> _TEXTABSCHNITT_:
◆ ◆ ◆ ◆

TÜBINGEN/PFULLINGEN/REUTLINGEN. Die Vorwürfe sind unfassbar schrecklich. Ein Mann stößt seinen Kontrahenten im Streit aus dem Fenster. Das Opfer fällt sieben Meter in die Tiefe und bleibt mit vielfachen Knochenbrüchen schwer verletzt auf dem Boden liegen. Der Täter rennt anschließend nach unten, zieht dem wehrlosen Mann die Hose herunter und vergewaltigt ihn. Dies soll am 6. November 2024 vor einer Reutlinger Asylunterkunft geschehen sein. Der Angeklagte muss sich nicht nur deswegen, sondern auch wegen zwei weiterer Taten, die in Pfullingen geschehen sein sollen, vor Gericht verantworten.
Der Fall wird seit Montag vor der Schwurgerichtskammer des Tübinger Landgerichts verhandelt. Die Haupt-Anklagepunkte sind: versuchter Totschlag und Vergewaltigung. Für Staatsanwalt Dr. Florian Fauser kommt für den Angeklagten, der aus Afghanistan stammt, auch die Sicherungsverwahrung in Betracht. Der 30-Jährige stelle eine Gefahr für die Allgemeinheit dar und habe »einen Hang, schwere Straftaten zu begehen«, so Fauser.
Der Angeklagte schweigt
Die Schwurgerichtskammer versucht jetzt, die genaueren Umstände der Tat aufzuklären. Der Angeklagte will dem Gericht dabei aber nicht behilflich sein. Seine Verteidigerin Maria Tunc erklärte am Montag, ihr Mandant, der wegen Drogenhandels und gefährlicher Körperverletzung vorbestraft ist, werde weder zu den Vorwürfen noch zu seiner Person etwas sagen.

◆ ◆ ◆ ◆

> _AUFGABE 1_:
Übernimm den Prozessbericht oben vollständig und wortgetreu in deine Antwort.

> _EINGABEDATEN_:
◆ ◆ ◆ ◆

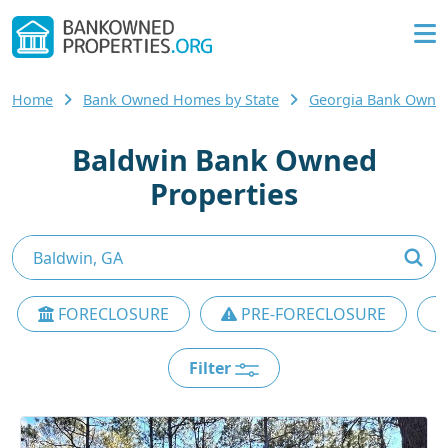
Home
Bank Owned Homes by State
Georgia Bank Owne
Baldwin Bank Owned
Properties
FORECLOSURE
PRE-FORECLOSURE
Filter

◆ ◆ ◆ ◆

> _AUFGABE 2_:
Kopiere sämtliche Einträge direkt über dieser Aufgabe Zeile für Zeile wortgetreu und lass die Bilder dabei weg.

> _ERGEBNIS 1_:
TÜBINGEN/PFULLINGEN/REUTLINGEN. Die Vorwürfe sind unfassbar schrecklich. Ein Mann stößt seinen Kontrahenten im Streit aus dem Fenster. Das Opfer fällt sieben Meter in die Tiefe und bleibt mit vielfachen Knochenbrüchen schwer verletzt auf dem Boden liegen. Der Täter rennt anschließend nach unten, zieht dem wehrlosen Mann die Hose herunter und vergewaltigt ihn. Dies soll am 6. November 2024 vor einer Reutlinger Asylunterkunft geschehen sein. Der Angeklagte muss sich nicht nur deswegen, sondern auch wegen zwei weiterer Taten, die in Pfullingen geschehen sein sollen, vor Gericht verantworten.
Der Fall wird seit Montag vor der Schwurgerichtskammer des Tübinger Landgerichts verhandelt. Die Haupt-Anklagepunkte sind: versuchter Totschlag und Vergewaltigung. Für Staatsanwalt Dr. Florian Fauser kommt für den Angeklagten, der aus Afghanistan stammt, auch die Sicherungsverwahrung in Betracht. Der 30-Jährige stelle eine Gefahr für die Allgemeinheit dar und habe »einen Hang, schwere Straftaten zu begehen«, so Fauser.
Der Angeklagte schweigt
Die Schwurgerichtskammer versucht jetzt, die genaueren Umstände der Tat aufzuklären. Der Angeklagte will dem Gericht dabei aber nicht behilflich sein. Seine Verteidigerin Maria Tunc erklärte am Montag, ihr Mandant, der wegen Drogenhandels und gefährlicher Körperverletzung vorbestraft ist, werde weder zu den Vorwürfen noch zu seiner Person etwas sagen.

> _ERGEBNIS 2_:
Home
Bank Owned Homes by State
Georgia Bank Owne
Baldwin Bank Owned
Properties
FORECLOSURE
PRE-FORECLOSURE
Filter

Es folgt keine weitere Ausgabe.